Stored data entries:
*** Block opens ***

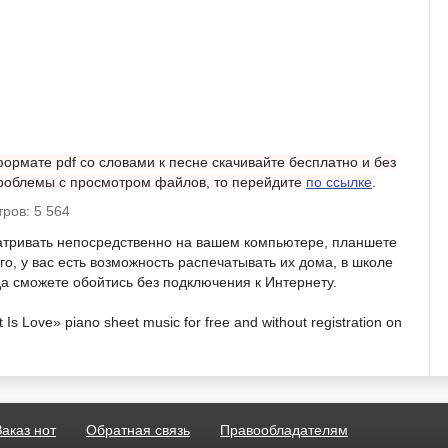
ормате pdf со словами к песне скачивайте бесплатно и без
 проблемы с просмотром файлов, то перейдите
по ссылке
.
ров: 5 564
атривать непосредственно на вашем компьютере, планшете
о, у вас есть возможность распечатывать их дома, в школе
гда сможете обойтись без подключения к Интернету.
 Love» piano sheet music for free and without registration on
Заказ нот
Обратная связь
Правообладателям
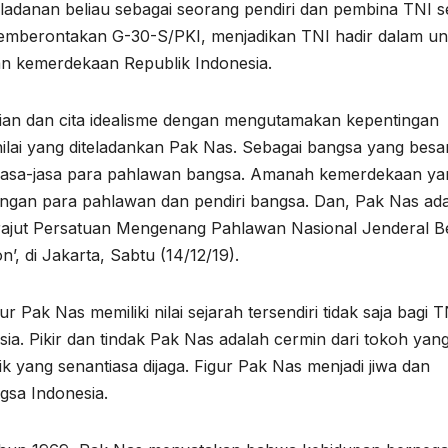
ladanan beliau sebagai seorang pendiri dan pembina TNI s
emberontakan G-30-S/PKI, menjadikan TNI hadir dalam un
n kemerdekaan Republik Indonesia.
an dan cita idealisme dengan mengutamakan kepentingan
nilai yang diteladankan Pak Nas. Sebagai bangsa yang besa
 jasa-jasa para pahlawan bangsa. Amanah kemerdekaan ya
uangan para pahlawan dan pendiri bangsa. Dan, Pak Nas ad
erajut Persatuan Mengenang Pahlawan Nasional Jenderal B
, di Jakarta, Sabtu (14/12/19).
 Pak Nas memiliki nilai sejarah tersendiri tidak saja bagi T
ia. Pikir dan tindak Pak Nas adalah cermin dari tokoh yan
baik yang senantiasa dijaga. Figur Pak Nas menjadi jiwa dan
gsa Indonesia.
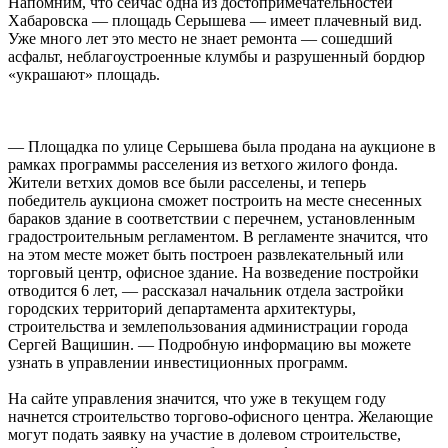
Напомним, что сейчас одна из достопримечательностей
Хабаровска — площадь Серышева — имеет плачевный вид.
Уже много лет это место не знает ремонта — сошедший
асфальт, неблагоустроенные клумбы и разрушенный бордюр
«украшают» площадь.
— Площадка по улице Серышева была продана на аукционе в
рамках программы расселения из ветхого жилого фонда.
Жители ветхих домов все были расселены, и теперь
победитель аукциона сможет построить на месте снесенных
бараков здание в соответствии с перечнем, установленным
градостроительным регламентом. В регламенте значится, что
на этом месте может быть построен развлекательный или
торговый центр, офисное здание. На возведение постройки
отводится 6 лет, — рассказал начальник отдела застройки
городских территорий департамента архитектуры,
строительства и землепользования администрации города
Сергей Ващишин. — Подробную информацию вы можете
узнать в управлении инвестиционных программ.
На сайте управления значится, что уже в текущем году
начнется строительство торгово-офисного центра. Желающие
могут подать заявку на участие в долевом строительстве,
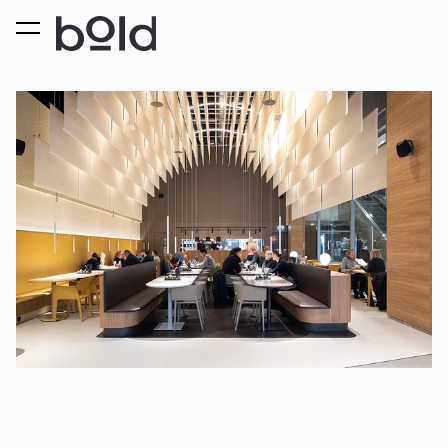
lisati ostukorvi.
Vaata ostukorvi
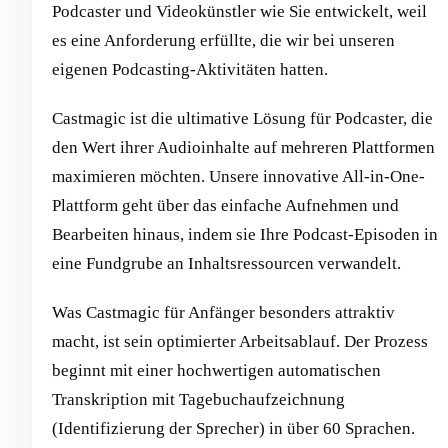
Podcaster und Videokünstler wie Sie entwickelt, weil
es eine Anforderung erfüllte, die wir bei unseren
eigenen Podcasting-Aktivitäten hatten.
Castmagic ist die ultimative Lösung für Podcaster, die
den Wert ihrer Audioinhalte auf mehreren Plattformen
maximieren möchten. Unsere innovative All-in-One-
Plattform geht über das einfache Aufnehmen und
Bearbeiten hinaus, indem sie Ihre Podcast-Episoden in
eine Fundgrube an Inhaltsressourcen verwandelt.
Was Castmagic für Anfänger besonders attraktiv
macht, ist sein optimierter Arbeitsablauf. Der Prozess
beginnt mit einer hochwertigen automatischen
Transkription mit Tagebuchaufzeichnung
(Identifizierung der Sprecher) in über 60 Sprachen.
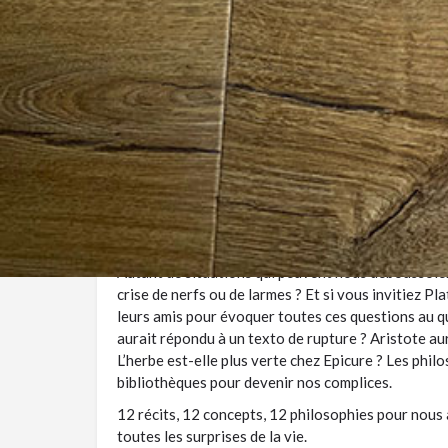
Résumé du livre Kant tu ne sa
il reste la philo - Marie Robert
Passer toute la journée chez Ikea, rencontrer ses 
larguer au café, cohabiter avec son ado, faire un p
Autant de situations qui peuvent nous déboussoler.
crise de nerfs ou de larmes ? Et si vous invitiez Pl
leurs amis pour évoquer toutes ces questions au q
aurait répondu à un texto de rupture ? Aristote aura
L’herbe est-elle plus verte chez Epicure ? Les phil
bibliothèques pour devenir nos complices.
12 récits, 12 concepts, 12 philosophies pour nous 
toutes les surprises de la vie.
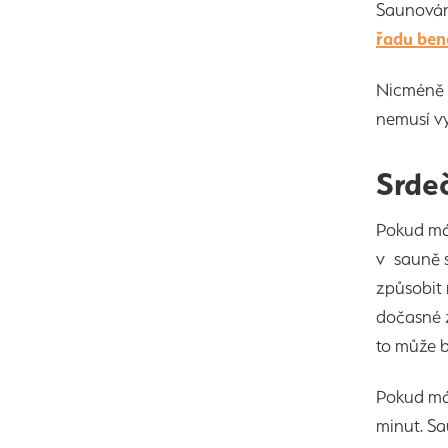
Saunování
řadu ben
Nicméně 
nemusí 
Srde
Pokud mát
v sauně s
způsobit 
dočasné z
to může 
Pokud má
minut. Sa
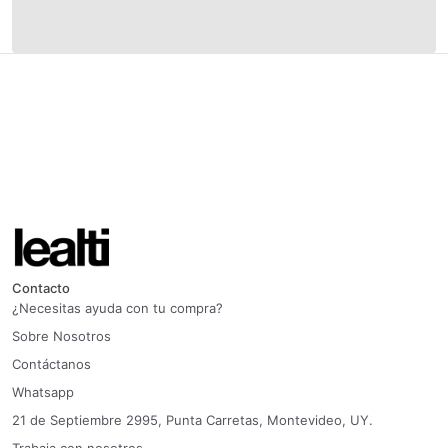
Contacto
¿Necesitas ayuda con tu compra?
Sobre Nosotros
Contáctanos
Whatsapp
21 de Septiembre 2995, Punta Carretas, Montevideo, UY.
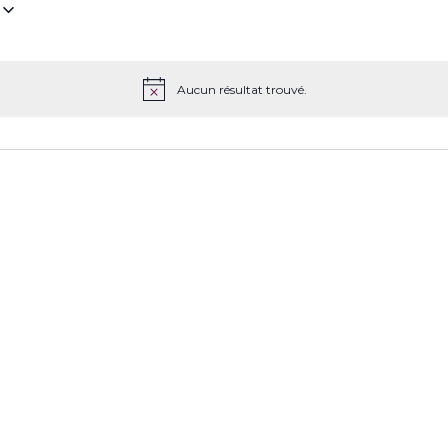
z
Aucun résultat trouvé.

*** Block closes ***

> **Exercise goal**
No pictures belong in the copy. Retype exactly, and only, the lines from the line containing "(Identifizierung der Sprecher)" through the last line of the data, both included.

> **Answer space**
(Identifizierung der Sprecher) in über 60 Sprachen.
Résumé du livre Kant tu ne sa
il reste la philo - Marie Robert
Passer toute la journée chez Ikea, rencontrer ses 
larguer au café, cohabiter avec son ado, faire un p
Autant de situations qui peuvent nous déboussoler.
crise de nerfs ou de larmes ? Et si vous invitiez Pl
leurs amis pour évoquer toutes ces questions au q
aurait répondu à un texto de rupture ? Aristote aura
L’herbe est-elle plus verte chez Epicure ? Les phil
bibliothèques pour devenir nos complices.
12 récits, 12 concepts, 12 philosophies pour nous 
toutes les surprises de la vie.
Saunování
řadu ben
Nicméně 
nemusí 
Srde
Pokud mát
v sauně s
způsobit 
dočasné z
to může 
Pokud má
minut. Sa
Contacto
¿Necesitas ayuda con tu compra?
Sobre Nosotros
Contáctanos
Whatsapp
21 de Septiembre 2995, Punta Carretas, Montevideo, UY.
z
Aucun résultat trouvé.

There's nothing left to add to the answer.